Birşeyin varlığını beş duyu organıyla, bilimsel yaklaşımla kabul eden kişilerce doğru olan tespittir.
Peygamberlerin bile gerçekten yaşayıp yaşamadıkları bile tam olarak kesin değildir.
Yedi kuşak önceki akrabasını bile tanıyamazken; onların bile öncesindeki bir zamanda
neler yaşandığını sanki görmüşcesine anlatan adamlara nasıl güvenmişler, şaşıyorum.
kutsal kitapların peygamberlerin ölümlerinden çok daha sonra kaleme alındığına göre.
Aslında ben bunların hiçbirine kafa yormam. Dikkatinizi tek bir noktaya çekeyim sadece.
Tanrının yok diyen kişi; tüm hayatını kendi emeğinle kurmaya çalışır.
Tanrı yok diyen kişinin; başına gelen kötülük karşısında suçlıcağı bir tanrısı da yoktur.
işte bu gerçekten hem rahatsız edici, hem de fazla enerji isteyen iştir.

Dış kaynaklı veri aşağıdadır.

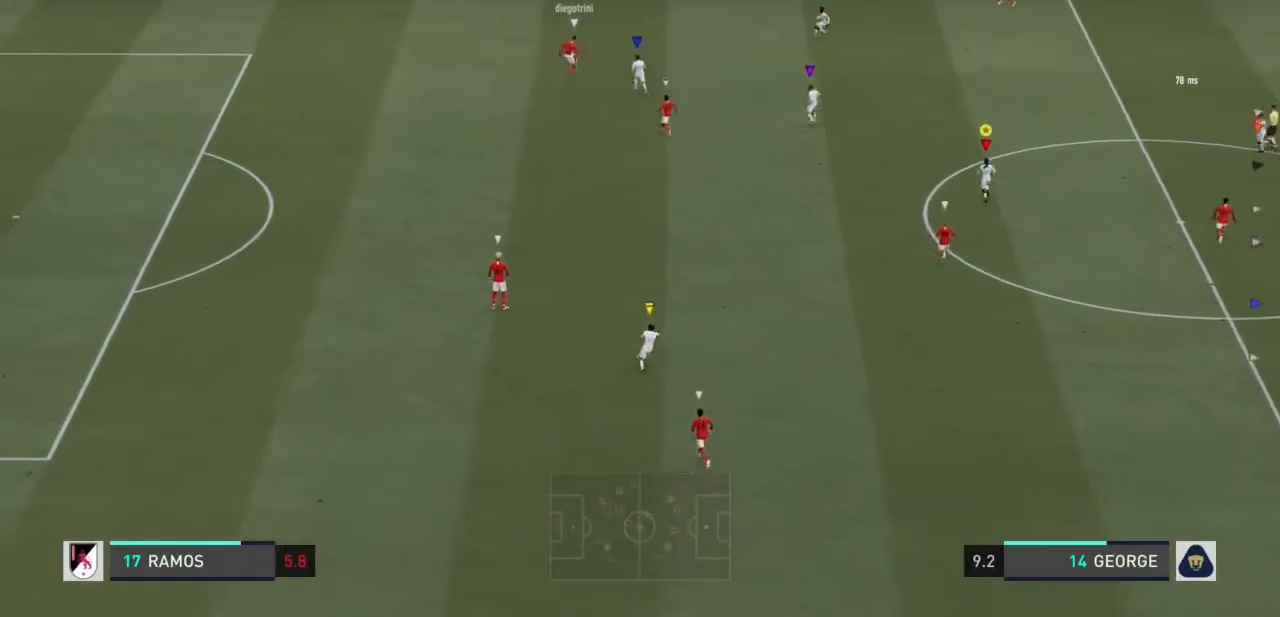
{"buttons": ["R1"], "left_stick": "up", "right_stick": "center", "events": [[67, "left_stick", "up"], [200, "R1", "down"]]}
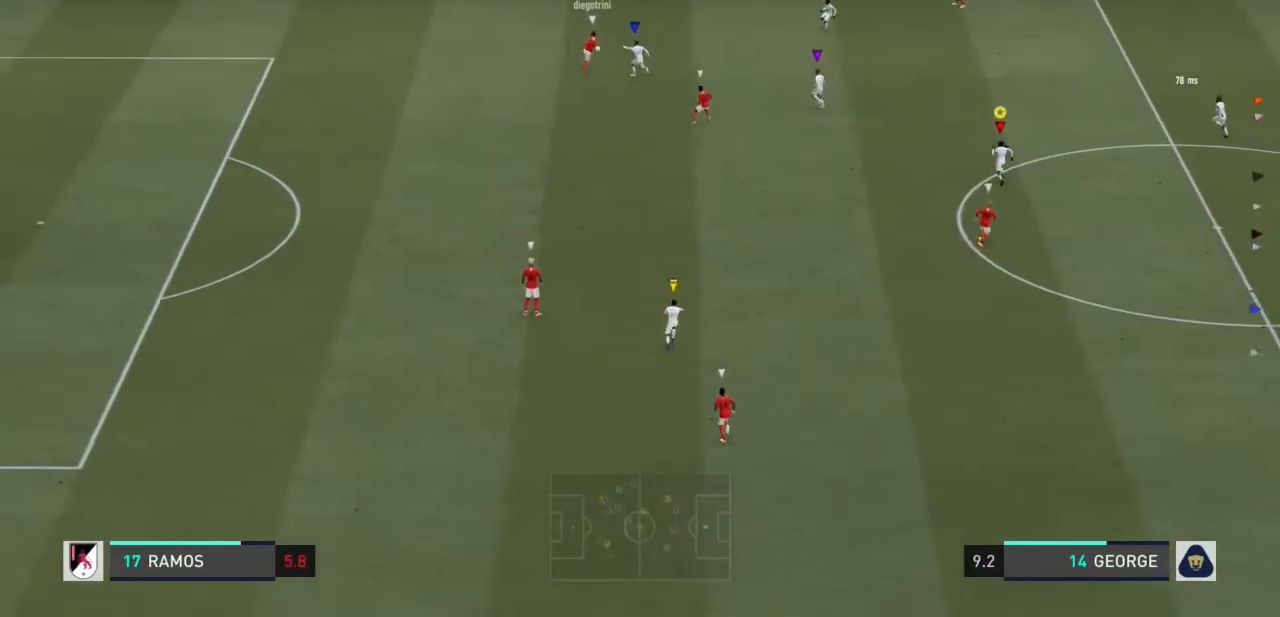
{"buttons": ["R1"], "left_stick": "up-left", "right_stick": "center", "events": [[267, "left_stick", "up-left"]]}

O halde daha kolayına kaçıp;
bütün isteklerimizi dilekçe halinde tanrıya gönderebiliriz.
isteklerimiz olmayınca küseceğimiz,
başımıza bela gelince suçlayabileceğimiz bir tanrımız olması daha hoş olur.
Böylece hem vicdanen rahat; hem de az enerjiyle mutlu mesut yaşarız.
kanıtlanmadığı sürece aksi geçerli olan kişilerin anlayamadığı kavramdır.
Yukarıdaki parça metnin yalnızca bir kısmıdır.